Sunday, May 11, 2014

Portfolio Management - A Financial Approach - Part 3

In the first post of this series we introduced some statistical concepts, useful to analyze and optimize the composition of a portfolio of projects. In particular, we have characterized projects as black boxes, which absorb resources and generate returns. 
In the second post of this series we have derived the concept and mathematical formulation of what is called the efficient frontier, for a simple portfolio made up of two projects.
In this post we will explore a little more in depth the meaning of the the efficient frontier, analyzing its utility and how to use it to manage portfolio in a more effective way. 
For sake of simplicity, we will stick to the hypothesis of  a simple 2 projects portfolio a little while yet.

The efficient frontier - What is this function telling us?
In Figure 1 we can see an example of efficient frontier for a 2 project portfolio. The reference equations are derived and explained in the second post of this series.

Figure 1.

Each point of the curve depicted in Figure 1 represents a particular split of the portfolio's budget, that is, the percentage of budget invested in project 1 and in project 2. The efficient frontier assigns to each budget subdivision and hence to each portfolio's composition, values of average return and return’s uncertainty.

It is therefore possible to decide a budget subdivision between the 2 projects and check the so obtained portfolio's average return and standard deviation. 
The other way round is also possible, we can choose a budget subdivision between the two projects to get a desiderable  average return, trying to remain inside defined range of return’s standard deviation.

A fundamental characteristic of the efficient frontier is that there is no better possible budget allocation, in the sense that, considering the projects at hand, we could not obtain a portfolio with a higher average return and a lower or equal standard deviation not residing on the frontier itself.

Figure 2.

On what part of the efficient frontier we would like our portfolio to be?
In Figure 2 we have split the efficient frontier in three parts. Remember that each point of the efficient frontier is a budget subdivision among the projects that compose the portfolio, to which are associated an overall average return and a return’s standard deviation.
  • Red zone (A - B) Whatever happens, it is important to try to avoid this zone. As it is clearly depicted in Figure 1 and Figure 2, it is possible to find points on the Orange zone or Green zone with a greater average return and an equal return’s standard deviation. That is to say, there are ways to split the budget among projects that can lead to a greater average return with the same uncertainty.
  • Orange zone (B - C) In this zone it is easy to see that the average return grows faster than the associated standard deviation. That is to say, moving from B toward C, we could achieve increases for the average returns that are greater than the increases of the associated uncertainty. So, even if it is not possible to find budget's subdivisions that lead to more efficient portfolio composition (greater average returns with equal or smaller uncertainty), it could be a good idea move toward the Green zone. A mathematical way to view the same concept is to find the place where the first derivative of the efficient frontier with respect to the return’s standard deviation gets smaller than 1. 
  • Green zone (C - D) This is the better zone of the efficient frontier and possibly where a portfolio should be placed.
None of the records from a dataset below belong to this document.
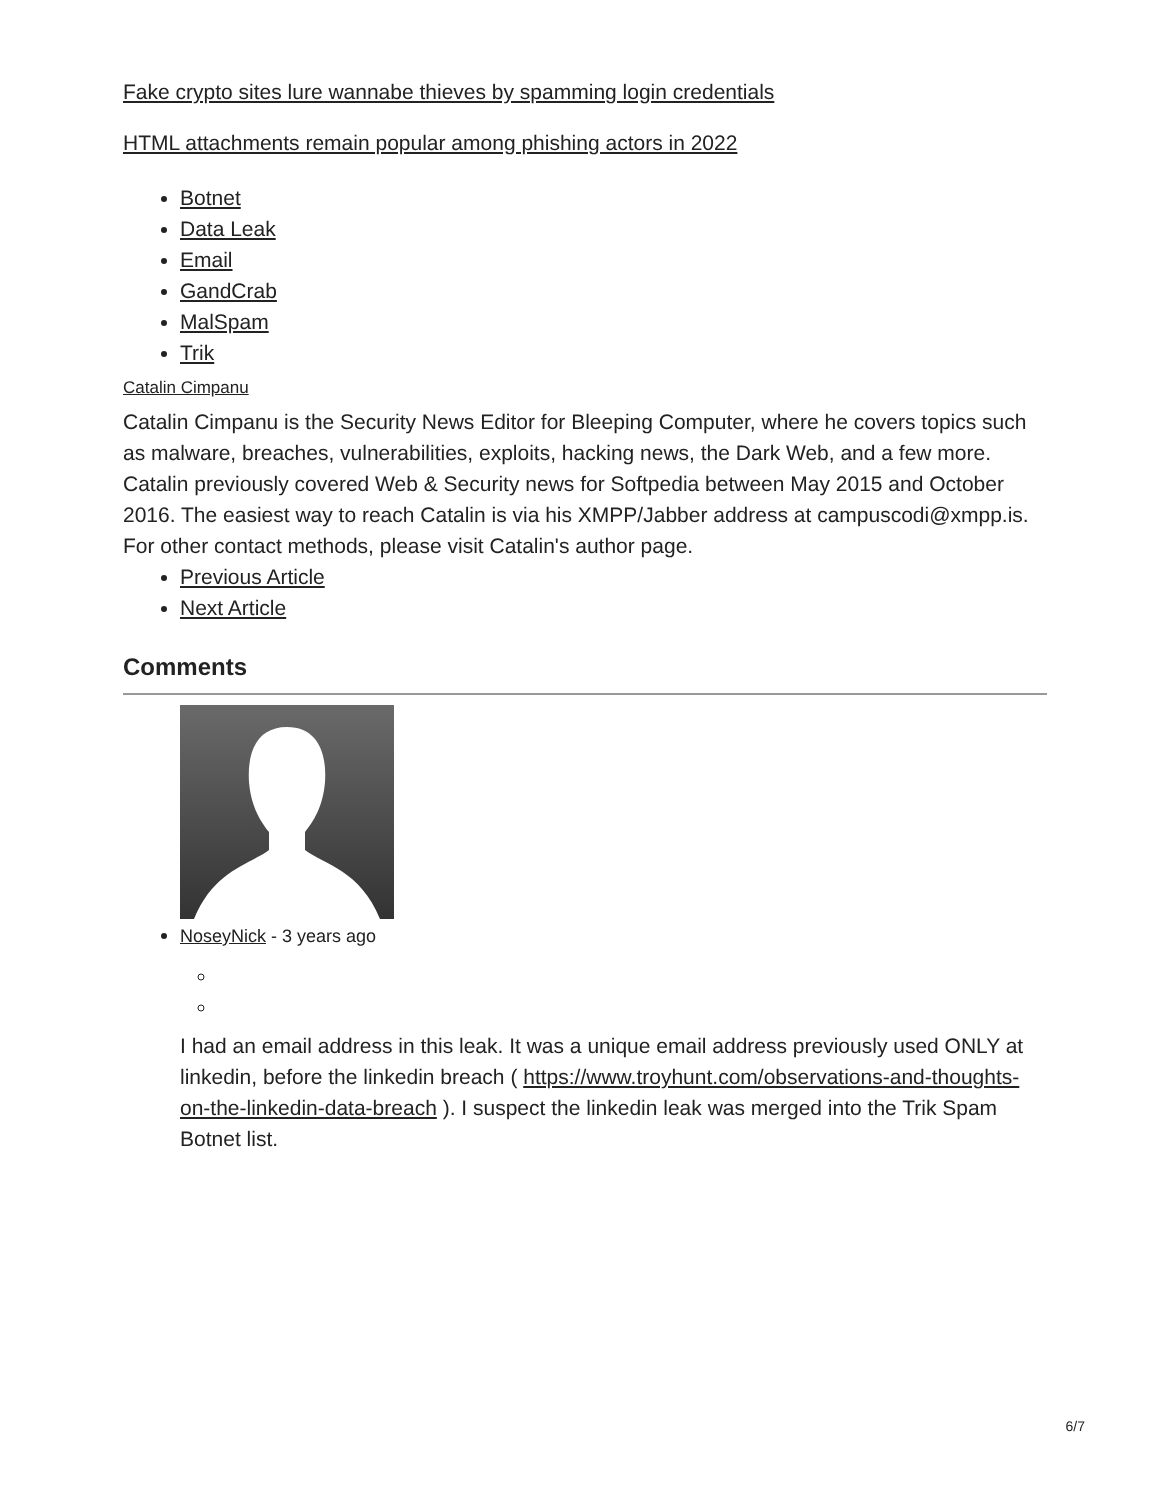Fake crypto sites lure wannabe thieves by spamming login credentials
HTML attachments remain popular among phishing actors in 2022
Botnet
Data Leak
Email
GandCrab
MalSpam
Trik
Catalin Cimpanu
Catalin Cimpanu is the Security News Editor for Bleeping Computer, where he covers topics such as malware, breaches, vulnerabilities, exploits, hacking news, the Dark Web, and a few more. Catalin previously covered Web & Security news for Softpedia between May 2015 and October 2016. The easiest way to reach Catalin is via his XMPP/Jabber address at campuscodi@xmpp.is. For other contact methods, please visit Catalin's author page.
Previous Article
Next Article
Comments
NoseyNick - 3 years ago
I had an email address in this leak. It was a unique email address previously used ONLY at linkedin, before the linkedin breach ( https://www.troyhunt.com/observations-and-thoughts-on-the-linkedin-data-breach ). I suspect the linkedin leak was merged into the Trik Spam Botnet list.
6/7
The effect of covariance on the efficient frontier
The covariance of the projects that compose the portfolio have an important effect on the efficient frontier's shape and position, as we can see In Figure 3. In the example the covariance between the 2 projects varies from 0 to +5 with unitary steps. The more the covariance increases, the more the efficient frontier moves towards the right of the axes. That is to say, we have to accept bigger risks to get the same average return. This is correct, because both the projects tend to go bad or well together. This leaves the average return more or less unchanged but it affects the associated uncertainty, spreading its magnitude.

Figure 3.

So it is clear that if we want to build a coherent and harmonized portfolio, the projects' covariances can be a very important resource, since they can be appropriately mixed to modulate the uncertainty associated to the portfolio's average return.

Where can we stay on the efficient frontier?
The theory here explained, had been originally developed to analyze and manage securities portfolios, where every budget partition is theoretically allowed. This leads to the fact that the efficient frontier is often represented as a continuous function and that should be possible to place a portfolio on each one of its points. On the contrary, projects' investments are often quantized. This constrains a projects portfolio to stay on just some points of the efficient frontier. 
As an example, we could diminsh the investment in a project from 120000 to 100000 dollars changing the quality requirements of some deliverables, but there could be no way to invest less than 100000 dollars or an amount of money between 100000 and 120000 dollars.

Figure 4.

In Figure 4 we can see how a quantized efficient frontier looks like. In this case we could be able to place our portfolio just on the coloured dots. That could be seen as a limitation right now but it will help us later, when we will remove the 2 projects hypothesis.